Am Tagebau Welzow-Süd. Foto: Team Baerbock

Gemeinsam mit einer Gruppe Journalisten aus der Bundeshauptstadt besuchte ich Ende Juli das Lausitzer Braunkohlerevier. Mein Ziel war es, die Bedeutung der Braunkohle und vor allem ihre Folgen für die Region zu verdeutlichen. Bevor es zu einem Besuch des Tagesbaus Welzow ging, waren wir zu Gast im Wasserwerk Briesen der Frankfurter Wasser- und Abwassergesellschaft (FWA). Geschäftsführer Gerd Weber erläuterte die Probleme der hohen Sulfatbelastung der Spree für die Trinkwasserversorgung für Frankfurt (Oder) und Umgebung. Seit Jahren verzeichnet das Wasserwerk steigende Sulfatwerte und muss Grundwasser aus anderen Quellen beimischen, um die gesetzlichen Grenzwerte im gelieferten Trinkwasser einzuhalten. Diese reichen aber langfristig nicht aus, so dass das Wasserwerk Müllrose wieder instandgesetzt werden muss. Die Investitionskosten hierfür kann die FWA nicht allein tragen, zumal sie auch nicht Verursacher der hohen Sulfatkonzentration in der Spree ist. Die Ursache liegt im Sanierungsbergbau und der aktiven Tagebaue. Das Bundesfinanzministerium verweigert bisher jedoch eine Mitfinanzierung über die bundeseigene Lausitzer und Mitteldeutschen Bergbauverwaltungsgesellschaft (LMBV).

Nach diesen „unsichtbaren“ Folgen der Braunkohleverstromung machten die verockerten Fließe und Gewässer rund um den Tagebau Welzow das Ausmaß der ökologischen Beeinträchtigung durch die Kohlegewinnung sichtbar. Rostbraune und ökologisch tote Gewässer prägen die Landschaft – von einer touristisch nutzbaren Bergbaufolgelandschaft kann noch lange keine Rede sein. Der Landesgeschäftsführer des BUND Brandenburg, Axel Kruschat, erläuterte uns die ökologischen Folgen des durch Eisenhydroxid verseuchten Wassers und erklärte, wie Vattenfall die Messstellen an den Einleitstellen des Grubenwassers mit Duldung des Landesbergamtes verschob, um bessere Ergebnisse zu erhalten und damit Folgemaßnahmen zu umgehen.

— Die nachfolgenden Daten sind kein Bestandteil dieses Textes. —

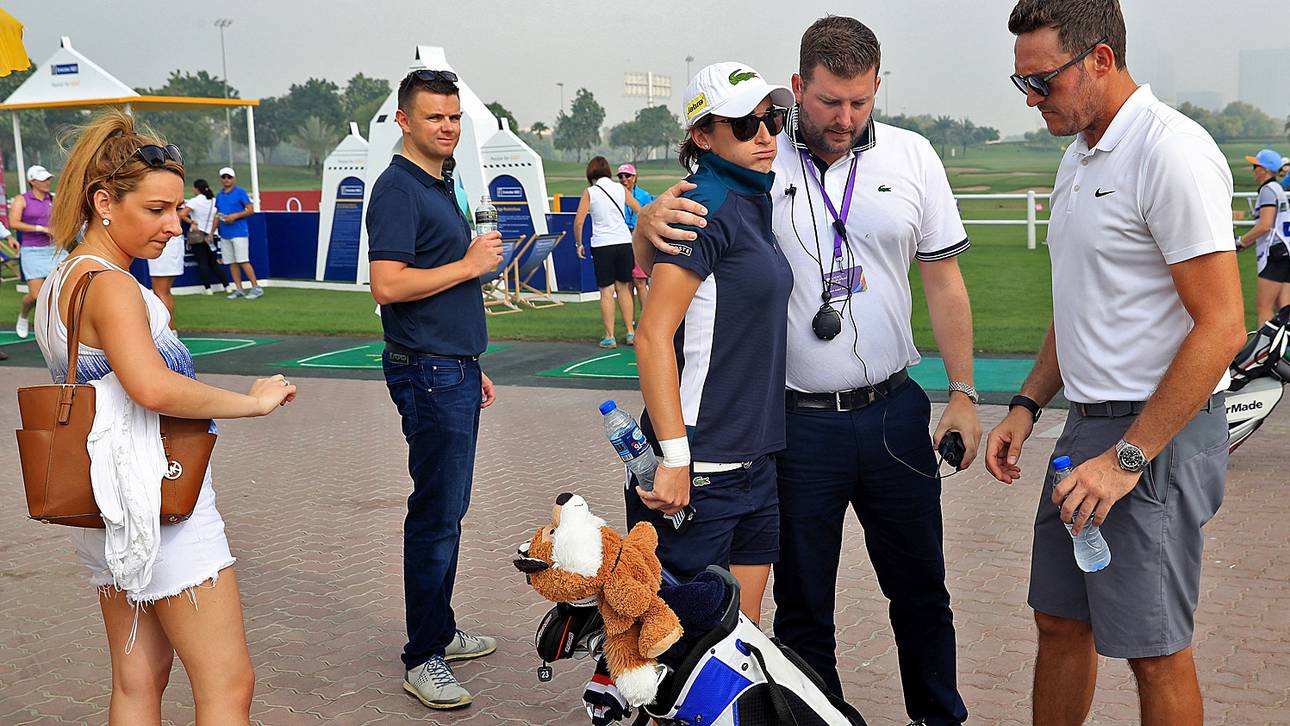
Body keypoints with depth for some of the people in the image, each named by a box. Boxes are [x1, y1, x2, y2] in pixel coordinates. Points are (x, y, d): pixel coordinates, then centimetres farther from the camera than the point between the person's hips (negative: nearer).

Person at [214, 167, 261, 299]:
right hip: (224, 234, 6)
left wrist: (235, 216, -16)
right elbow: (217, 215, 21)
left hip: (239, 232, -6)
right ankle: (238, 289, 11)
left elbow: (250, 210, -7)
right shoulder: (219, 195, 16)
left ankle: (256, 288, -8)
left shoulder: (240, 192, -2)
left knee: (243, 261, -11)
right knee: (232, 263, 6)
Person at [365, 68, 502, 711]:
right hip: (429, 374, -9)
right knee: (437, 514, -6)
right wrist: (471, 263, -14)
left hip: (455, 372, 9)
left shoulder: (440, 187, 18)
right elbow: (389, 284, -23)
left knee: (447, 510, 15)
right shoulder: (398, 188, -12)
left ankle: (441, 630, 26)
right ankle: (423, 658, 3)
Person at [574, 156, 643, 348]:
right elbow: (640, 211, 10)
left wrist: (579, 244, 5)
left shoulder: (589, 192, -2)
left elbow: (578, 222, -7)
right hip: (624, 241, 3)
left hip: (602, 245, -3)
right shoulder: (620, 189, 6)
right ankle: (630, 333, 13)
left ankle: (610, 337, 2)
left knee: (607, 291, 1)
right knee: (623, 288, 12)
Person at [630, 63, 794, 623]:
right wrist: (674, 460, -23)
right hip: (699, 470, -9)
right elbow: (653, 335, -20)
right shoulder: (708, 206, -14)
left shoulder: (752, 204, 14)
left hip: (753, 461, 9)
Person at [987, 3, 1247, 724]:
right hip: (1091, 423, 9)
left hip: (1161, 432, -9)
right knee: (1060, 620, 16)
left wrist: (1127, 457, -20)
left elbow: (1221, 327, -21)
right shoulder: (1080, 155, 13)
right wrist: (1027, 407, 13)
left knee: (1155, 652, 1)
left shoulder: (1172, 152, -17)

Den Abschluss der Reise bildete ein Besuch der LMBV-eigenen Grubenwasserreinigungsanlage in Vetschau. Gemeinsam mit Winfried Böhmer vom Aktionsbündnis Klare Spree e.V. stellte sich Dr. Uwe Steinhuber von der LMBV unseren Fragen. Wenngleich nicht so deutlich artikuliert, wurde alle Teilnehmern klar, dass die LMBV finanziell deutlich besser ausgestattet werden muss. Die Braunkohlesanierung in der Lausitz ist ein Jahrhundertprojekt und auch die Bundesregierung muss sich der Herausforderung stärker bewusst werden. Dies muss sich im Verwaltungsabkommen für die Zeit nach 2017 deutlich wiederspiegeln.

Leider wurde mir und meinen Gästen ein Besuch bei Vattenfall verwehrt. Als Grund hierfür gab der Konzern meine Rolle als Parlamentarische Beobachterin während des Kohleprotests rund um Pfingsten an. Ich bedaure dies sehr, denn ich bin davon überzeugt, dass man nicht einer Meinung sein muss, um miteinander im Gespräch zu sein. Dennoch empfand ich den Tour-Tag als sehr gelungen und informativ.